Rosalie had often since considered that the irresistible love had picked up the fragments that were already there. Hidden at the time — like something beneath a familiar stone, something that had arrived without being noticed as a danger — was the reason and the cause. This view was strengthened by subsequent events. Since the divorce there had been kindness from men who liked her, theatre visits and tête-à-tête dinners, hints of romance. But there had always been a fizzling-out, caution creeping in. She tried on all such occasions not to talk about her son, but she knew that he was somehow there anyway, and dread is hard to hide. It intensified her solitude, spread nerviness and was exhausting. In the fabrics shop, when voices all around her were saying what a terrible thing, it wasn’t easy to keep her hands from shaking.
‘I’ve brought you back the Evening Standard,’ Gilbert said, smiling at her. It was a habit of his to pick up newspapers in public houses. He played a game sometimes, watching the people who were reading them, trying to guess which one would be left behind. He never bought a newspaper himself.
‘Thank you, dear,’ she said, returning his smile. I believe Gilbert has stolen a car, she had written to his father, who phoned as soon as he received the letter, listening without interrupting to everything she said. But he’d pointed out, quite gently, that she was merely guessing, that it was suspicion, nothing more.
‘Cake?’ Gilbert said. ‘A Mr. Kipling’s, have we?’
She said there was a cake in the kitchen, in the Quality Street tin.
‘Tea?’ he offered.
She shook her head. ‘No, not tonight, dear.’
He didn’t leave the room, telling her instead about his visit to the public house. He had drunk half a pint of cider and watched the other drinkers. Two girls were crawling all over a man with a moustache, a man who was much older than they were. The girls were drunk, shrill when they laughed or spoke. The red, white-spotted skirt of one of them had ridden up so far that Gilbert could see her panties. Blue the panties were.
‘Funny, that,’ Gilbert said. ‘The way she didn’t mind.’
On the front of the Evening Standard she could see a half-page photograph of Carol Dickson, not a particularly pretty girl, her mouth clenched tight in a grin, bright blonde hair. She might have guessed he’d bring in the Evening Standard; she would have if she’d thought about it. ‘You’re an imaginative woman,’ one of the experts she’d pleaded with had stated, fingering papers on his desk. ’Better, really, to be down to earth in a case like this.’

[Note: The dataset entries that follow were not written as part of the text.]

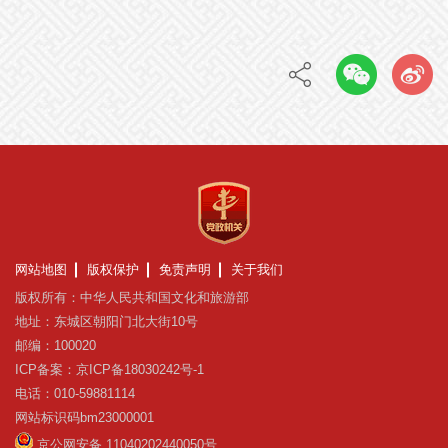
网站地图
版权保护
免责声明
关于我们
版权所有：中华人民共和国文化和旅游部
地址：东城区朝阳门北大街10号
邮编：100020
ICP备案：京ICP备18030242号-1
电话：010-59881114
网站标识码bm23000001
京公网安备 11040202440050号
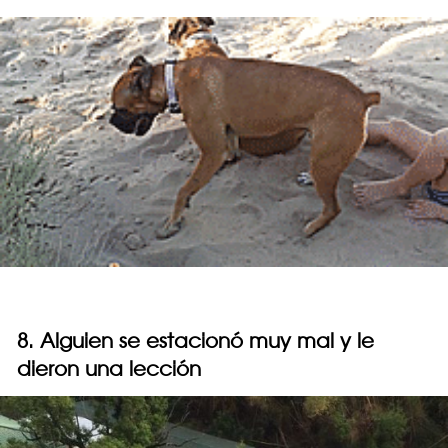
8. Alguien se estacionó muy mal y le
dieron una lección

In the public house an old man had bothered him, he said. ‘Busy tonight, ‘ the old man had remarked.
Gilbert had agreed, moving slightly so that he could watch the girls, but the old man was still in his way.
‘Fag, dear?’ the old man offered, holding out a packet of Benson & Hedges.
She could always guess, Rosalie sometimes thought: what would happen next, how he wouldn’t refer to the girl on the front of the Evening Standard, how the panic would softly gather inside her and harden without warning into a knot, how the dryness in her mouth would make speech difficult.